About this task —
Show every line below where "your" appears.

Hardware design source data
___
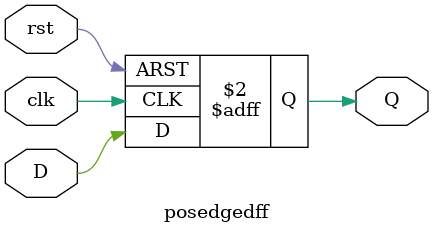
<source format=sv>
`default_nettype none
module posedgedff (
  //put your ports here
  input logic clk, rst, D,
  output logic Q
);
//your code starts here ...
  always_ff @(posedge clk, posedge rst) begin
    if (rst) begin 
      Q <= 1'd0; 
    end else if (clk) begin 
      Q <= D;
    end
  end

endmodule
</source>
___
Solution —
  //put your ports here
//your code starts here ...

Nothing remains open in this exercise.